### Prompt
Look below for the line with "3-4 oz. approx.", and from there restate every line word for word until the entries end.

************

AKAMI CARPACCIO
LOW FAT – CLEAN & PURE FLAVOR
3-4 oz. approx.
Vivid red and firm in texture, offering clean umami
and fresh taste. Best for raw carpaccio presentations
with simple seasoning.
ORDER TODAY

************

### Written answer
3-4 oz. approx.
Vivid red and firm in texture, offering clean umami
and fresh taste. Best for raw carpaccio presentations
with simple seasoning.
ORDER TODAY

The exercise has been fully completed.